• _Problem to work on_
Taking the line that contains "right ankle: (316, 229, 7)" as the first and the final line of the records as the last, write out every line between them exactly, ends included, and nothing else.
*** Opening of Given entries ***
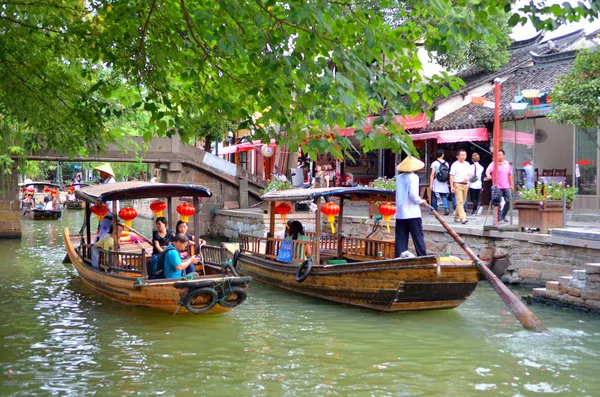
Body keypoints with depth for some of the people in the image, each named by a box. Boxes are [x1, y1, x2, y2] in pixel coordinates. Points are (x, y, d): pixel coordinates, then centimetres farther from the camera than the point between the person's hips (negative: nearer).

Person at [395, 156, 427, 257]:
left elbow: (398, 193, 12)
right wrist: (420, 201, -4)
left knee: (401, 239, 6)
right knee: (418, 238, 2)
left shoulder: (398, 178, 8)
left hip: (400, 214, 5)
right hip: (412, 214, -5)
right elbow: (413, 194, -20)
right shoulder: (413, 177, -8)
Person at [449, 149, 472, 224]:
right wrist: (452, 186, -12)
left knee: (463, 202, 10)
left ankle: (457, 217, 22)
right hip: (457, 185, -6)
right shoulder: (455, 164, -3)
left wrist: (467, 178, -6)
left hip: (465, 185, 6)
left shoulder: (467, 164, 12)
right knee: (459, 202, -13)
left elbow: (470, 174, 17)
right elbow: (451, 176, -5)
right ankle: (463, 218, -21)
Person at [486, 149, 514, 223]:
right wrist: (488, 175, -45)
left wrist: (511, 184, 20)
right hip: (498, 187, -4)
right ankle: (498, 217, 7)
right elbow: (488, 170, -23)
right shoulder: (494, 164, -6)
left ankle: (503, 215, 21)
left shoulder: (507, 164, 10)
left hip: (506, 187, 4)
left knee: (509, 201, 3)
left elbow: (510, 175, 19)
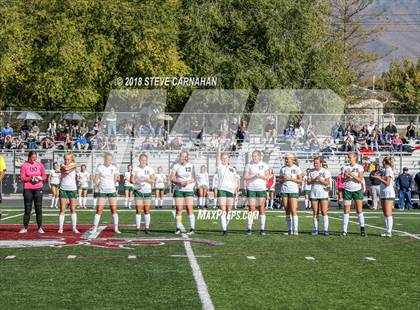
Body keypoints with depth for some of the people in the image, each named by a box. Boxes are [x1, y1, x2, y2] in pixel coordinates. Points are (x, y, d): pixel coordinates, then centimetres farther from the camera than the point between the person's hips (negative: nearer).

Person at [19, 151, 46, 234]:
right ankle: (25, 228, 9)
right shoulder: (24, 165, 0)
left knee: (38, 209, 1)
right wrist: (31, 178, -17)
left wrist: (40, 178, -11)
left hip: (38, 189, 1)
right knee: (27, 209, 2)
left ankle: (40, 228, 6)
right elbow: (22, 178, -4)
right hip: (28, 189, -1)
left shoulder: (40, 164, 7)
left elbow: (44, 176, 10)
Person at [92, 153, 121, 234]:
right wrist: (100, 186, -5)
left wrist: (111, 185, 11)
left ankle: (116, 228, 7)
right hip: (102, 191, -2)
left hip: (112, 191, 2)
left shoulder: (114, 168, 3)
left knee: (114, 209, -1)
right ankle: (94, 228, -1)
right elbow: (96, 180, 3)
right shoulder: (99, 168, -4)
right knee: (99, 210, -6)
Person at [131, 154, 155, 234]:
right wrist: (133, 181, -22)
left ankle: (147, 228, 7)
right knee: (138, 210, -6)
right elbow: (131, 180, 0)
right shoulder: (135, 169, 2)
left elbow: (153, 180, -2)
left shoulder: (150, 169, 3)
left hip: (147, 192, 1)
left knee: (147, 210, 1)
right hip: (138, 191, -1)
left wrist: (145, 179, -18)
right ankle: (138, 228, -3)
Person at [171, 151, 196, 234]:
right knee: (179, 209, 0)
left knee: (189, 209, -7)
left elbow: (194, 179, 5)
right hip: (178, 190, 1)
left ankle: (192, 228, -6)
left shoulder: (191, 166, 5)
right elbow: (172, 179, -1)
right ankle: (178, 227, 7)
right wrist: (179, 182, -18)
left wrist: (188, 181, -14)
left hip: (189, 190, 0)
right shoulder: (176, 166, 3)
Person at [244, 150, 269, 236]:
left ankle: (262, 229, 2)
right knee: (251, 208, -5)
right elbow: (245, 177, 0)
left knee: (261, 208, -1)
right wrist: (253, 176, -15)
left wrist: (260, 176, -15)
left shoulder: (264, 165, 6)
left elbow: (267, 177, 4)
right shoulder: (249, 165, 6)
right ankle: (249, 228, -1)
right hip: (251, 189, 0)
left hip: (261, 189, 0)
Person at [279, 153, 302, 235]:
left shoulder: (296, 168, -1)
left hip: (293, 191, -4)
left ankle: (295, 229, -13)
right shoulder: (283, 168, 12)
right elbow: (280, 180, 16)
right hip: (284, 191, 4)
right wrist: (283, 179, -6)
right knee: (287, 211, 4)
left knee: (293, 210, -13)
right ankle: (289, 229, 9)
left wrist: (290, 179, -12)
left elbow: (300, 181, -2)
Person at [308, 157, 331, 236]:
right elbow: (308, 182, 4)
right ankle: (316, 229, 7)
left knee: (324, 212, -9)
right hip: (314, 194, 3)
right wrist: (314, 180, -15)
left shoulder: (325, 171, 0)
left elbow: (327, 183, -6)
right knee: (315, 213, 3)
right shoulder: (311, 171, 9)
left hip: (323, 194, -3)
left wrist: (320, 180, -21)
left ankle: (326, 229, -7)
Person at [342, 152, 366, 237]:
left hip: (357, 190, -2)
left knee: (359, 210, -3)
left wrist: (352, 174, -16)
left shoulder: (359, 167, 0)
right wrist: (347, 175, -11)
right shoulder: (346, 167, 9)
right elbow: (344, 180, 8)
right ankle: (345, 230, -3)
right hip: (347, 190, 2)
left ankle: (362, 229, 6)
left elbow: (360, 180, -8)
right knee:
*** Close of Given entries ***
• _Response area_
right ankle: (316, 229, 7)
left knee: (324, 212, -9)
right hip: (314, 194, 3)
right wrist: (314, 180, -15)
left shoulder: (325, 171, 0)
left elbow: (327, 183, -6)
right knee: (315, 213, 3)
right shoulder: (311, 171, 9)
left hip: (323, 194, -3)
left wrist: (320, 180, -21)
left ankle: (326, 229, -7)
Person at [342, 152, 366, 237]:
left hip: (357, 190, -2)
left knee: (359, 210, -3)
left wrist: (352, 174, -16)
left shoulder: (359, 167, 0)
right wrist: (347, 175, -11)
right shoulder: (346, 167, 9)
right elbow: (344, 180, 8)
right ankle: (345, 230, -3)
right hip: (347, 190, 2)
left ankle: (362, 229, 6)
left elbow: (360, 180, -8)
right knee:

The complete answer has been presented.